Angle BCD is 63.4 degrees, so the other angle must be 26.6 degrees.

The other side will therefore be tan(26.6) * 5 = 0.5 * 5 = 2.5 cm.

The area of the small triangle is 0.5 * 5 * 2.5 = 6.25 cm^2

The area of the rectangle is 5 * 10 = 50 cm^2

The total area of the trapezoid id therefore 65.25 cm^2

• The answer is 225/4.

The two triangles ABD and BDC are similar.

BD= 5*sqrt(5) (Pitagora).

Then BC=5*sqrt(5)/2 (because AB/AD=2)

You will then get the trapezoid area A by summing the areas of the two triangles.

A= 10*5/2 + 25*5/4= 225/4

• First we can find out the angle DBA and DCB so sum of these two will be 90 degree then we can find tan(DBA) = 5/10 and tan(DBC) = 5/a.

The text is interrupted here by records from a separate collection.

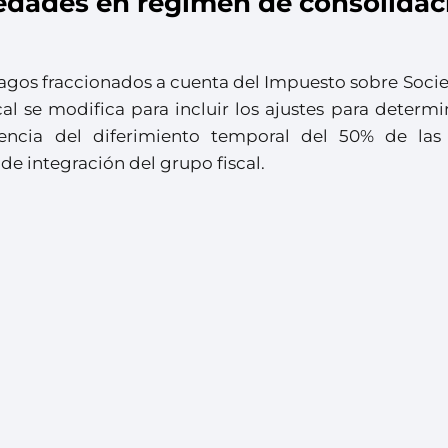
edades en régimen de consolidac
pagos fraccionados a cuenta del Impuesto sobre Soci
l se modifica para incluir los ajustes para determi
ncia del diferimiento temporal del 50% de las
e integración del grupo fiscal.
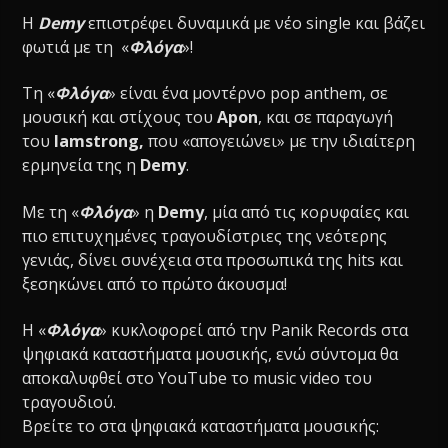
Η
Demy
επιστρέφει δυναμικά με νέο single και βάζει
φωτιά με τη «
Φλόγα
»!
Τη «
Φλόγα
» είναι ένα μοντέρνο pop anthem, σε
μουσική και στίχους του
Apon
, και σε παραγωγή
του
Iamstrong
,
που «απογειώνει» με την ιδιαίτερη
ερμηνεία της η
Demy
.
Με τη «
Φλόγα
» η
Demy
, μία από τις κορυφαίες και
πιο επιτυχημένες τραγουδίστριες της νεότερης
γενιάς, δίνει συνέχεια στα προσωπικά της hits και
ξεσηκώνει από το πρώτο άκουσμα!
Η «
Φλόγα
» κυκλοφορεί από την Panik Records στα
ψηφιακά καταστήματα μουσικής, ενώ σύντομα θα
αποκαλυφθεί στο YouTube το music video του
τραγουδιού.
Βρείτε το στα ψηφιακά καταστήματα μουσικής:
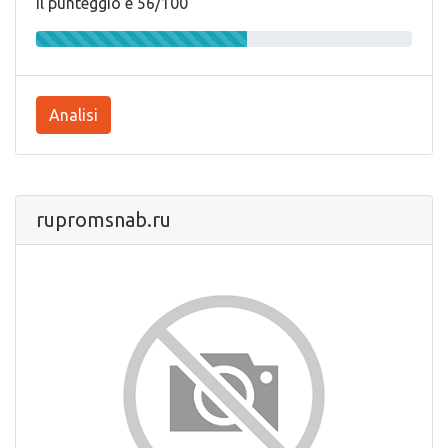
Il punteggio e 56/100
Analisi
rupromsnab.ru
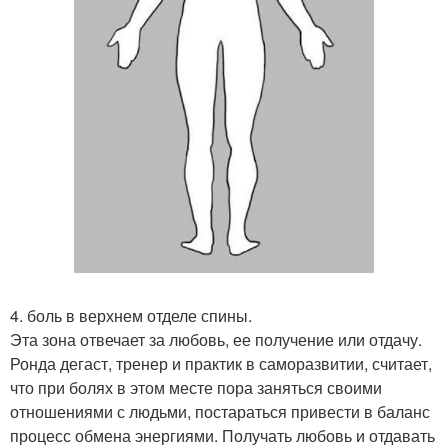
4. боль в верхнем отделе спины.
Эта зона отвечает за любовь, ее получение или отдачу.
Ронда дегаст, тренер и практик в саморазвитии, считает,
что при болях в этом месте пора заняться своими
отношениями с людьми, постараться привести в баланс
процесс обмена энергиями. Получать любовь и отдавать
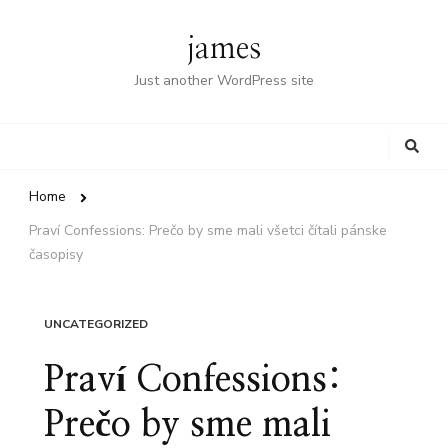
james
Just another WordPress site
Looking
for
Something?
Home
Praví Confessions: Prečo by sme mali všetci čítali pánske
časopisy
UNCATEGORIZED
Praví Confessions:
Prečo by sme mali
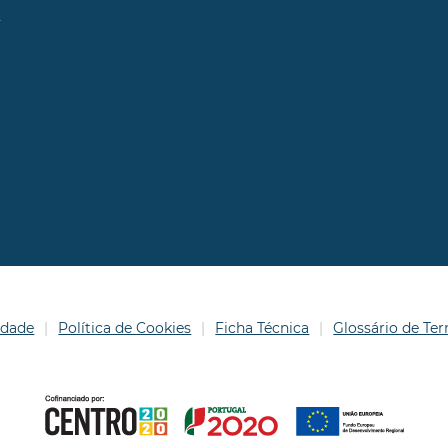
l
idade
Política de Cookies
Ficha Técnica
Glossário de T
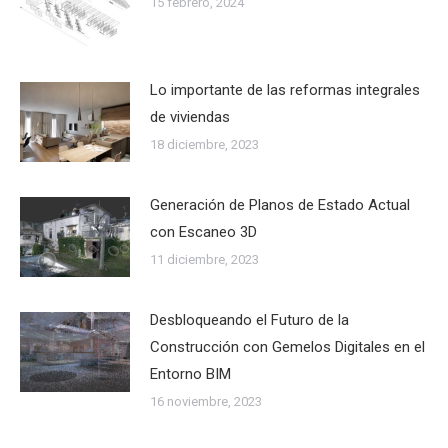
15 febrero, 2024
Lo importante de las reformas integrales
de viviendas
18 diciembre, 2023
Generación de Planos de Estado Actual
con Escaneo 3D
11 diciembre, 2023
Desbloqueando el Futuro de la
Construcción con Gemelos Digitales en el
Entorno BIM
16 noviembre, 2023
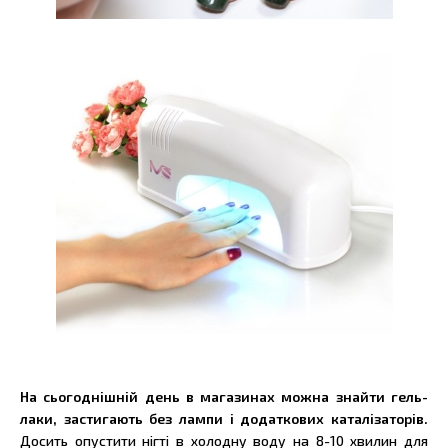
На сьогоднішній день в магазинах можна знайти гель-
лаки, застигають без лампи і додаткових каталізаторів.
Досить опустити нігті в холодну воду на 8-10 хвилин для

So a will be 5/2 and basically what a is so when I will draw a parallel line of AD going from B is named as O so a is OC means DC - 10.

DB will be sqrt(100+25) which is sqrt(125)

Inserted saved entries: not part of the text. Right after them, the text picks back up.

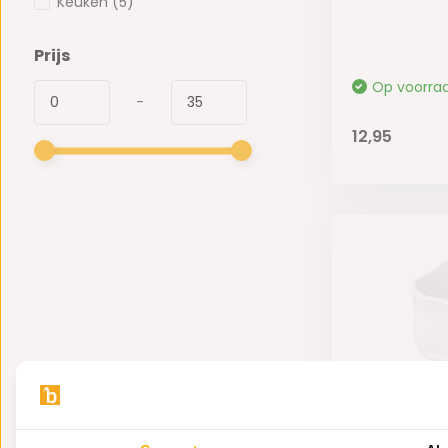
Keuken
(5)
Prijs
Op voorra
-
12,95
Wave Komm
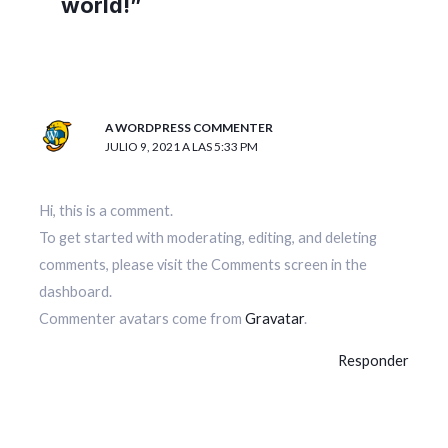
world!”
A WORDPRESS COMMENTER
JULIO 9, 2021 A LAS 5:33 PM
Hi, this is a comment.
To get started with moderating, editing, and deleting
comments, please visit the Comments screen in the
dashboard.
Commenter avatars come from
Gravatar
.
Responder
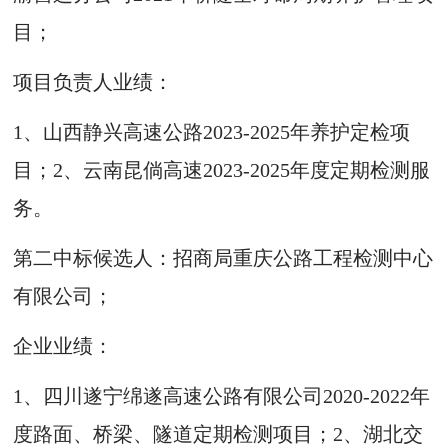
目；
项目负责人业绩：
1、山西静兴高速公路2023-2025年养护定检项
目；2、云南昆倘高速2023-2025年度定期检测服
务。
第二中标候选人：招商局重庆公路工程检测中心
有限公司；
企业业绩：
1、四川遂宁绵遂高速公路有限公司2020-2022年
度路面、桥梁、隧道定期检测项目；2、湖北交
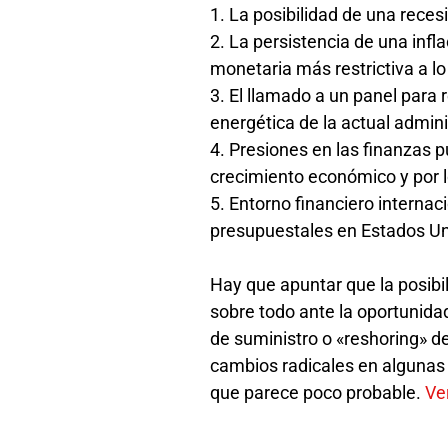
1. La posibilidad de una rece
2. La persistencia de una infl
monetaria más restrictiva a l
3. El llamado a un panel para 
energética de la actual admin
4. Presiones en las finanzas p
crecimiento económico y por 
5. Entorno financiero internac
presupuestales en Estados U
Hay que apuntar que la posib
sobre todo ante la oportunida
de suministro o «reshoring» d
cambios radicales en algunas 
que parece poco probable.
Ve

Now we can find out BC which is CD(square) - DB(square) after calculations so BC is 5*sqrt(5) /2

• Area total is ABOD + BOC which is 10*5 + 1/2*5*5/2 which is around 65.25
• * Area of the Trapezoid = Sum of the area of 2 right triangles

* For right triangles whose legs has the ratio of 1:2, Area = (shorter leg)² or Area = (longer leg/2)². Therefore, the area of the smaller triangle is equal to 25cm².

Area (small triangle) = bh/2 = (5*10)/2 = 25cm² or,

A = (shorter leg)² = 5² = 25cm².

* Since the 2 triangles are similar, the ratio of the legs of the larger triangle is also 1:2. We will first get the hypothenuse of the smaller circle by Pythagorean theorem.

c = √(5² + 10²) = 5√5cm

* Area (large triangle) = (c/2)² = (5√5/2)² = 31.25cm²

* Therefore, the area of the trapezoid = 25cm² + 31.25cm² = 56.25cm².

• It is 56.25 cm^2.

If one draws a vertical line from B to DC (parallel to AD) and calls the intersection point E on DC, BE would be 5cm.

Acc to geometricmean theorem (known as Oeklid rules too)  BE^2 = DE * CE and DE=10cm (same length and parallel to AB )

--> CE=2.5cm

Then the trapezoidal area (AB+CD)*AD/2 = (10+12.5)*5/2 = 56.25 cm^2

• Two angles having their sides perpendicular are equal if both are less than 90 degree or both are greater than 90 degrees.
So the two triangles are proportiannal, so we can write that the ration of their diagonal = their ratio of their longer side:
D.C / B.D     =  B.D / A.B
from which we deduce, given the know values :  10* D.C  = 125,   or  D.C  =12.5
The average length of the trapezoid  is thus  11.25
The area of trapezoid is thus  5 * 11.25  = 56.25

• Area of triangle ADB equals:  0.5x5x10 = 25 sq.cm

Length of common side DB equals:  sqrt(25+100) = 11.18 cm

Angle BDC equals:  90 – arctan(10/5) = 26.565 deg

Length of BC equals:  tan(26.565)x11.18 = 5.59 cm

Area of triangle BDC equals:  0.5x5.59x11.18 = 31.248 sq.cm

Area of trapezoid ABCD equals:  25+31.248 = 56.248 sq.cm

• I got ~55,59 cm^2

Edit: I used the same strategy as retiredEE but rounded differently

• Thanks Martin for your prompt reply. But you just made a little typo when you sum 50cm² to 6.25cm². It should be 56.25 cm² and not 65.25cm²....

Anyhow, congratulations!

• Bingo Gaetano, you get it, congratulations!